President Calderon praised for prioritizing public projects

Now in the “lame duck” period of his administration, President Felipe Calderon visited Jalisco on Wednesday, flaunting his record on public works in the state.

Calderon inaugurated a new stretch of highway and visited the still-in-construction Agua Prieta water-treatment plant, both of which have benefited from significant federal funding.

“This highway was practically forgotten,” said Calderon, upon opening the new, 78-kilometer stretch of road between Lagos de Moreno and Villa de Arriaga in San Luis Potosi, which was planned 11 years ago and delayed for six years due to local legal disputes.

The highway cost 1.2 billion pesos, paid for by the Federal Transport Agency (SCT), and will halve the driving time from Lagos de Moreno to San Luis Potosi from an hour and a half to just 45 minutes.

“Calderon has done four times more for Jalisco than (his predecessor Vicente) Fox ever did,” Governor Emilio Gonzalez said this week.

By the end of Calderon’s term in office, the federal government will have invested 16 billion pesos in roads infrastructure in Jalisco. In 2012 alone, the state will have received 2.7 billion pesos of federal investment in public works.

Nationally, more kilometers of road have been built or renovated under Calderon than in the two previous administrations combined. “We will end up with 22,000 kilometers of new or modernized highways,” said Calderon. Of these, 888 kilometers are in Jalisco, dwarfing the 202 kilometers completed during the Fox administration.

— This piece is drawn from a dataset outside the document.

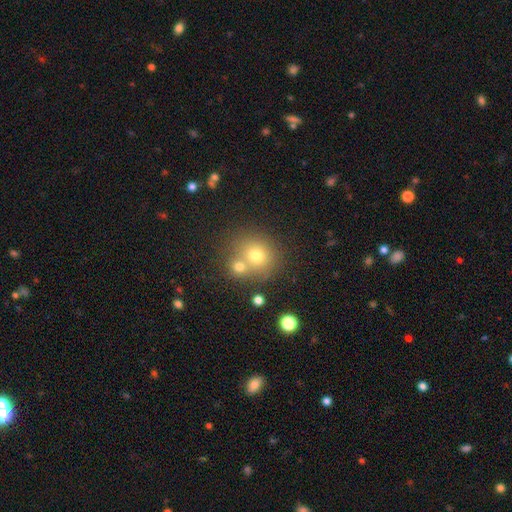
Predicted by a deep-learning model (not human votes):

During his state visit, Calderon also went to oversee construction of the Agua Prieto water-treatmant plant. The plant will benefit 3.4 million inhabitants of the metropolitan zone, as well as decreasing pollution in the Rio Santiago, thus reducing health risks for those who live beside the river.

The federal government has provided 39 percent of the 2.6 billion pesos necessary to fund the project. Work is now 70 percent complete and the plant is envisaged to begin operating in late 2013.

Purgatorio Dam

One public work which does require more funding and a water source is Jalisco’s Purgatorio Dam project. Although it currently lacks the necessary hydraulics to send any water stored to the metro area, the project is up and running.

The dam, to be constructed at the confluence of the Verde and Santiago rivers, is located at the borders of Ixtlahuacan del Rio and Zapotlanejo. It will be able to hold 3.5 million cubic meters of water. With an estimated cost of 774 million pesos, it will be financed by the state and federal governments.

The cost of building the pumping stations and aqueducts from Purgatorio to transport the water to Guadalajara is estimated at around 4 billion pesos.

“The water, wherever it is, cost what it may cost, should be used because, well… we aren’t going to let it go by,” said Jorge Lara Venezuela of the State Water Commission.